The Hindu law does not make distinction between a minor and major coparcener so far their right to demand a partition is concerned. A minor’s rights at partition, are precisely the same as that of a major. A suit can be filed on behalf of a minor by his guardian for the division of his share and it is maintainable in same manner as one filed by an adult coparcener with the difference that when the plaintiff is a minor, the court has to be satisfied that the action has been brought for his benefit.

It is a pious duty of the courts to look after the interest of the minors. Whenever a suit for partition has been filed on behalf of a minor, the courts can appoint their own officer’s to protect their interest, and stay proceedings if they consider that they are vexatious. When, therefore, the court decides that the suit has been instituted for the benefit of the minor and a partition is decreed by it, it is done so in exercise of a jurisdiction which is inherent in it and which extends over all minors.

The true effect of a decision of a court that the action is beneficial to the minor is not to create in the proprio vigore a right which he did not possess before but to recognise the right which had accrued to him when the person acting on his behalf instituted the action.

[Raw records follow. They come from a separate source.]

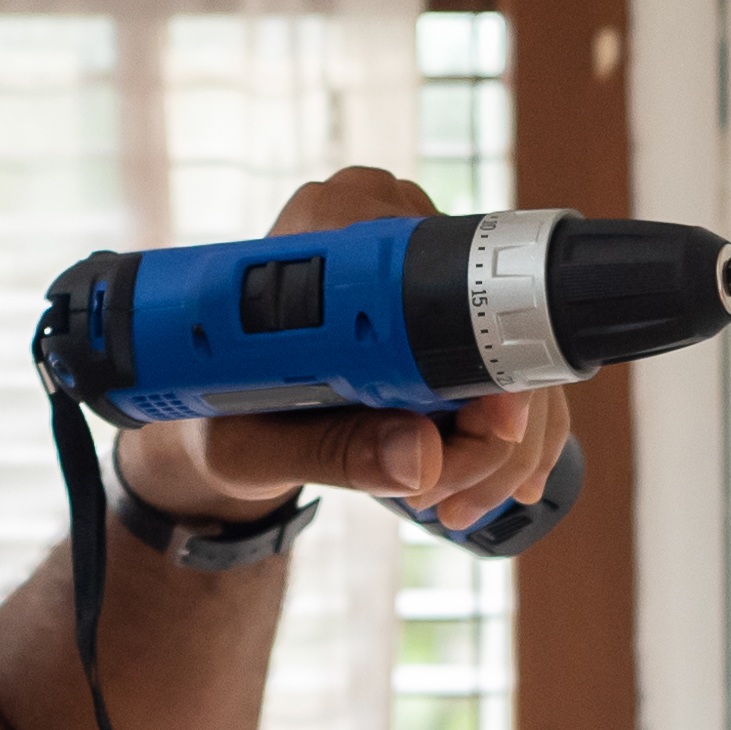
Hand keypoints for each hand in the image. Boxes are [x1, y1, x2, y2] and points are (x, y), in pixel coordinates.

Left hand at [105, 165, 577, 540]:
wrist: (216, 420)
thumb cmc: (221, 419)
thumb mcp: (255, 449)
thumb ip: (331, 453)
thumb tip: (422, 459)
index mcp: (328, 227)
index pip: (440, 291)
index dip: (483, 369)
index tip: (487, 434)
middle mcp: (387, 223)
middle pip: (488, 329)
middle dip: (492, 435)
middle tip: (447, 501)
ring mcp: (425, 260)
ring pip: (514, 359)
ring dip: (503, 449)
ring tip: (451, 506)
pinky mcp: (447, 302)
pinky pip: (512, 369)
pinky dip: (511, 437)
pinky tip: (485, 485)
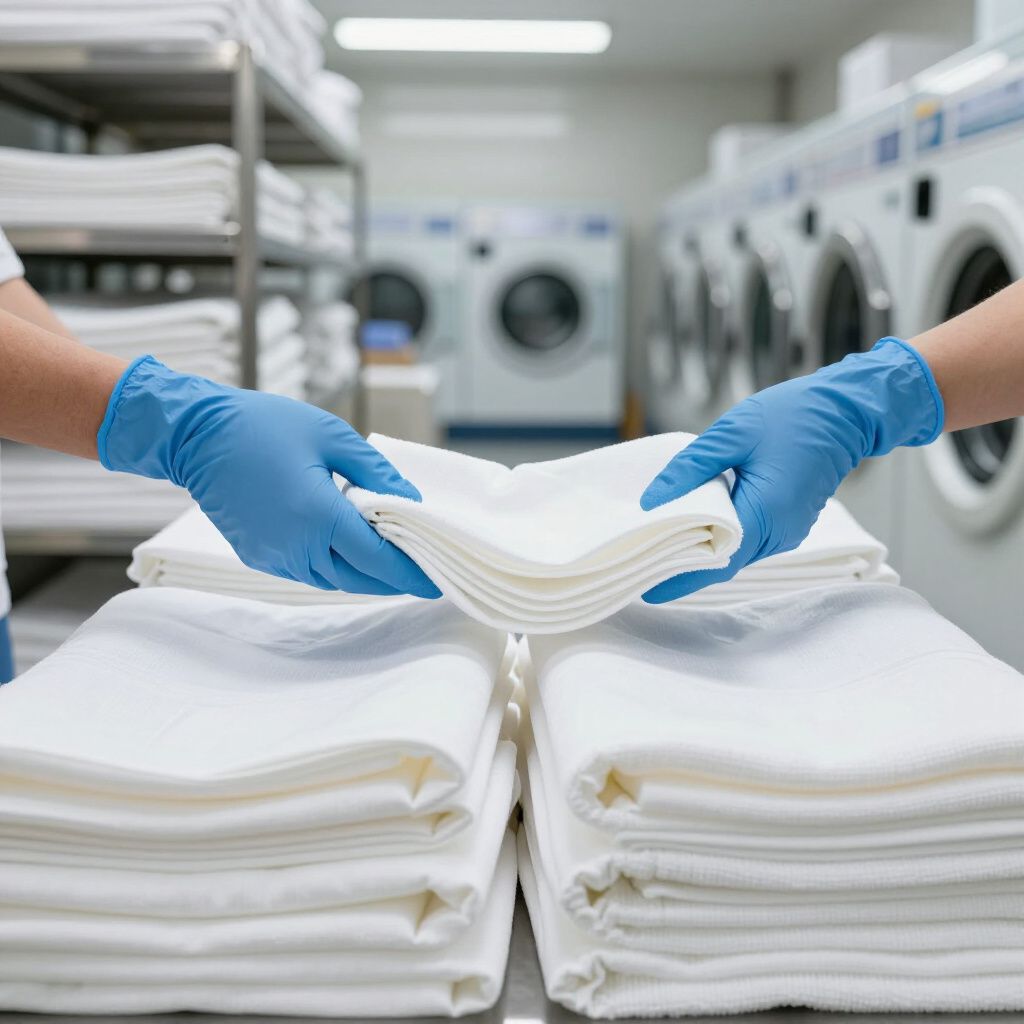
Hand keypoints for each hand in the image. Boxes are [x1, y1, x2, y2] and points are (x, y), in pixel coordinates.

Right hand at [98, 356, 438, 596]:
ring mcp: (275, 557)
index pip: (380, 560)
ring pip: (335, 580)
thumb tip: (411, 501)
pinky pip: (309, 572)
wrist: (195, 436)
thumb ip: (376, 473)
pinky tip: (352, 551)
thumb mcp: (332, 437)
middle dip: (395, 579)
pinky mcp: (260, 557)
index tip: (439, 581)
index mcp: (319, 517)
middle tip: (424, 573)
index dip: (412, 574)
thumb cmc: (264, 426)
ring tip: (394, 560)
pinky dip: (336, 568)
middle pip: (361, 579)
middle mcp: (297, 547)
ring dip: (366, 575)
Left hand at [640, 338, 943, 602]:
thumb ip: (689, 469)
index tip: (645, 588)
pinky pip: (747, 542)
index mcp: (765, 514)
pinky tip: (693, 524)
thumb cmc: (791, 416)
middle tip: (642, 562)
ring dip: (701, 550)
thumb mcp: (731, 434)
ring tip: (658, 543)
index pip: (715, 562)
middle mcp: (779, 534)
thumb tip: (651, 502)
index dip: (679, 578)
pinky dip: (720, 538)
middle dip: (683, 565)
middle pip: (722, 563)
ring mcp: (786, 534)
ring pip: (734, 554)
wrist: (843, 412)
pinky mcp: (787, 526)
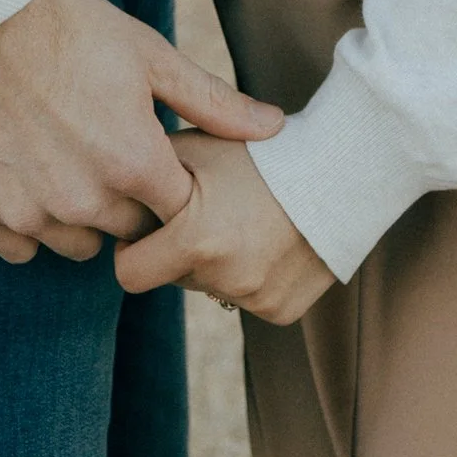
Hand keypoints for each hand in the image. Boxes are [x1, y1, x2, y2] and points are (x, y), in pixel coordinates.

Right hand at [0, 0, 282, 268]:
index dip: (169, 185)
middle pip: (125, 232)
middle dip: (125, 199)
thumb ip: (212, 103)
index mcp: (132, 163)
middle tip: (104, 144)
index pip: (175, 215)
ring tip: (63, 153)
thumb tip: (274, 127)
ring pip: (73, 245)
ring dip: (77, 214)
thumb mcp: (148, 54)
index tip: (154, 154)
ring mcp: (27, 211)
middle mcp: (82, 200)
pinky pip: (19, 247)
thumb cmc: (71, 24)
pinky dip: (26, 220)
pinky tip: (25, 169)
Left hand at [113, 132, 335, 323]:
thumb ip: (149, 169)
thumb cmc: (262, 151)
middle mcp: (224, 279)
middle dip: (179, 249)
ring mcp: (255, 299)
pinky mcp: (282, 311)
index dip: (133, 247)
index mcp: (196, 241)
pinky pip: (245, 298)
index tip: (149, 225)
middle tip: (209, 209)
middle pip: (173, 277)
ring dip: (216, 261)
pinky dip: (249, 274)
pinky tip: (268, 238)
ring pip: (210, 287)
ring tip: (244, 217)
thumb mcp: (200, 145)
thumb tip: (114, 190)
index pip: (130, 273)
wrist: (342, 167)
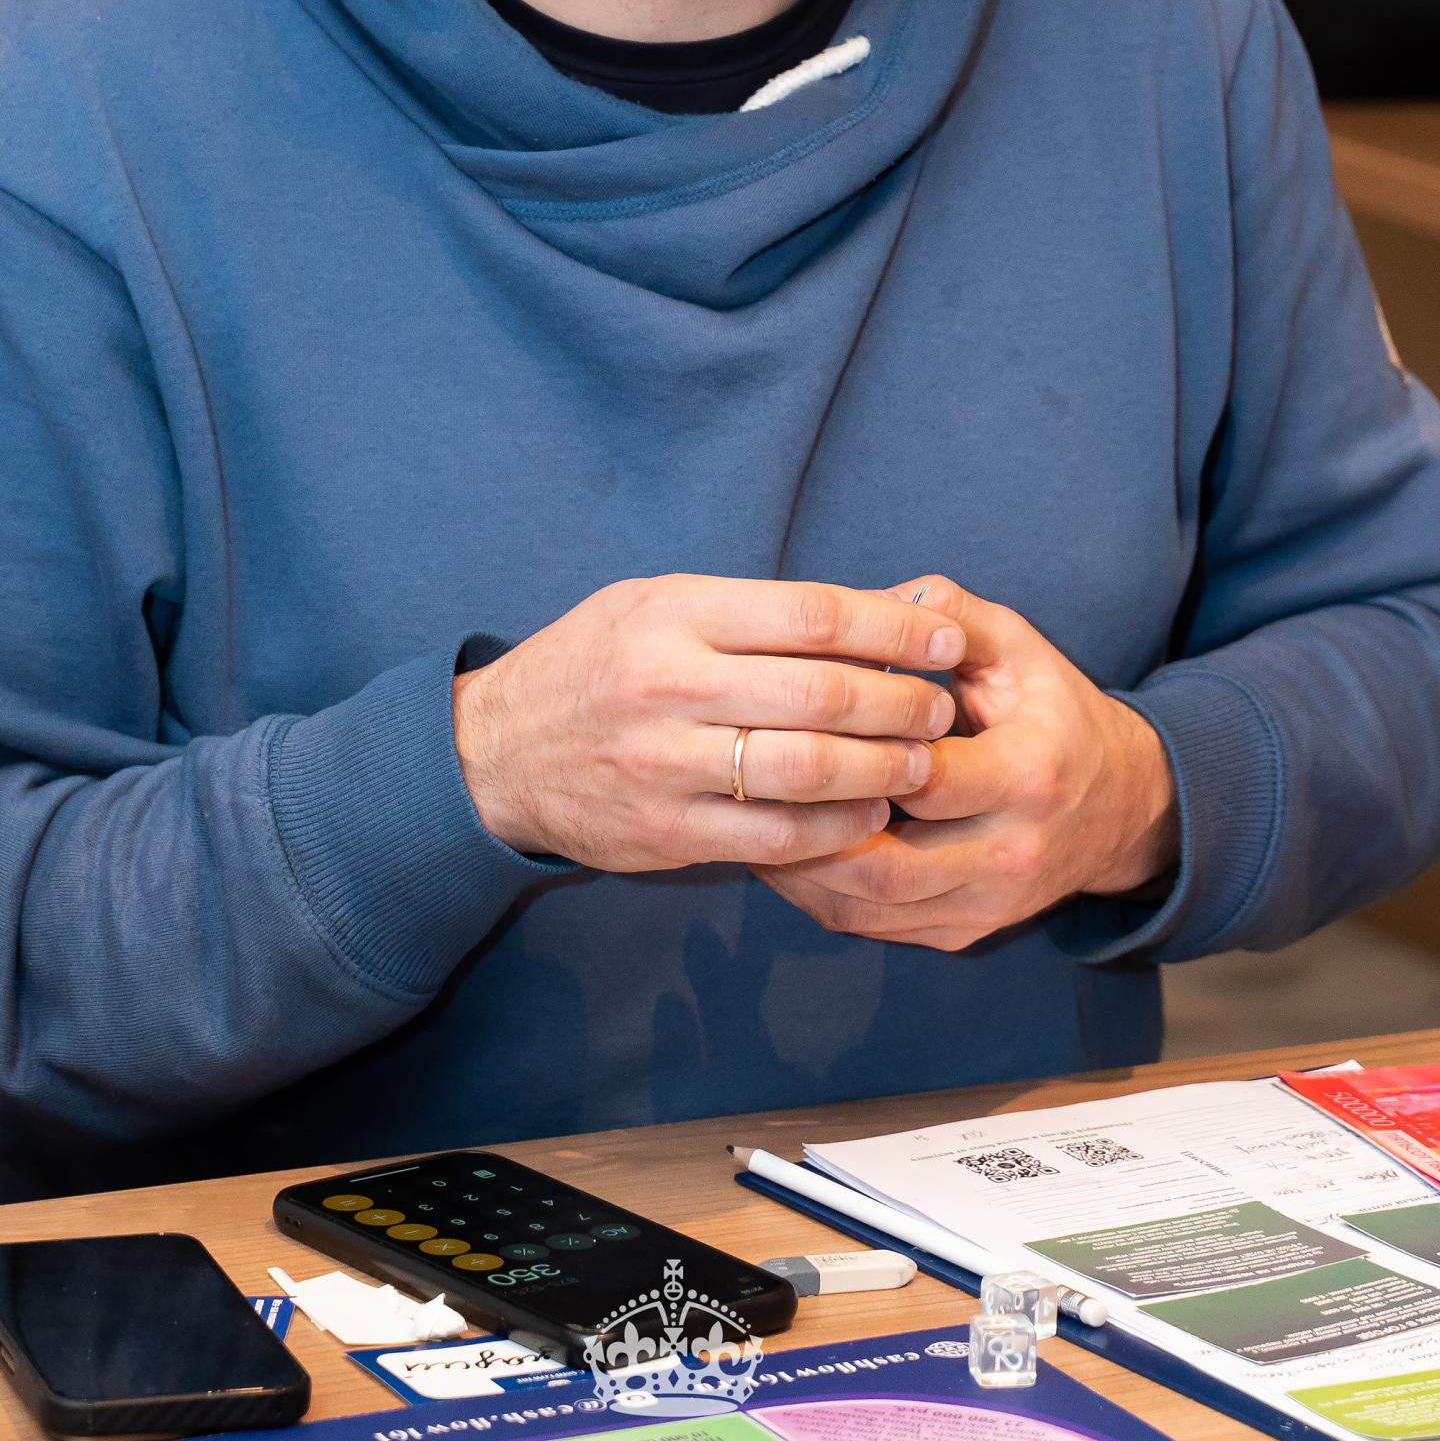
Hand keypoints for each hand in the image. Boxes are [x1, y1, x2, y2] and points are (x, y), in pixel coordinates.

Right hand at [452, 576, 965, 870]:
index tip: (946, 638)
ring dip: (885, 770)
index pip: (813, 614)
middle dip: (904, 704)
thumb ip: (752, 612)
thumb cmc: (595, 665)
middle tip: (943, 710)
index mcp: (676, 613)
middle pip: (823, 695)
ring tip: (923, 763)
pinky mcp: (669, 831)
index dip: (894, 626)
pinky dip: (838, 828)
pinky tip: (870, 815)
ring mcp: (669, 763)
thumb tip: (873, 611)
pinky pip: (778, 835)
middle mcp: (672, 684)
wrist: (493, 753)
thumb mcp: (656, 605)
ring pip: (810, 770)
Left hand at [758, 581, 1177, 950]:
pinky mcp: (962, 932)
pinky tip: (777, 849)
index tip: (801, 719)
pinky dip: (817, 893)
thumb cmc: (1055, 713)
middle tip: (748, 781)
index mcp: (1027, 776)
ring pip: (868, 907)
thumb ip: (953, 614)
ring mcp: (984, 905)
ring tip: (746, 815)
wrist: (1124, 809)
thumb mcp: (1021, 648)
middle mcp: (1009, 853)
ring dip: (798, 869)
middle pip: (885, 863)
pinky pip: (873, 927)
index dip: (857, 753)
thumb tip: (875, 598)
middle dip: (809, 826)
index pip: (925, 778)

In Venkat Reddi v. Lakshamma, the Supreme Court held that,

“An action by a minor for a decree for partition and separate possession of his share in the family property is not founded on a cause of action personal to him. The right claimed is in property, and devolves on his death even during minority upon his legal representative. The court, it is true will direct partition only if partition is in the interest of the minor but that limitation arises not because of any peculiarity in the estate of the minor but is imposed for the protection of his interest. The effect of the decision of the court granting a decree for partition in a suit instituted by a minor is not to create a new right which the minor did not possess, but merely to recognise the right which accrued to him when the action was commenced. It is the institution of the suit, subject to the decision of the court and not the decree of the court that brings about the severance”.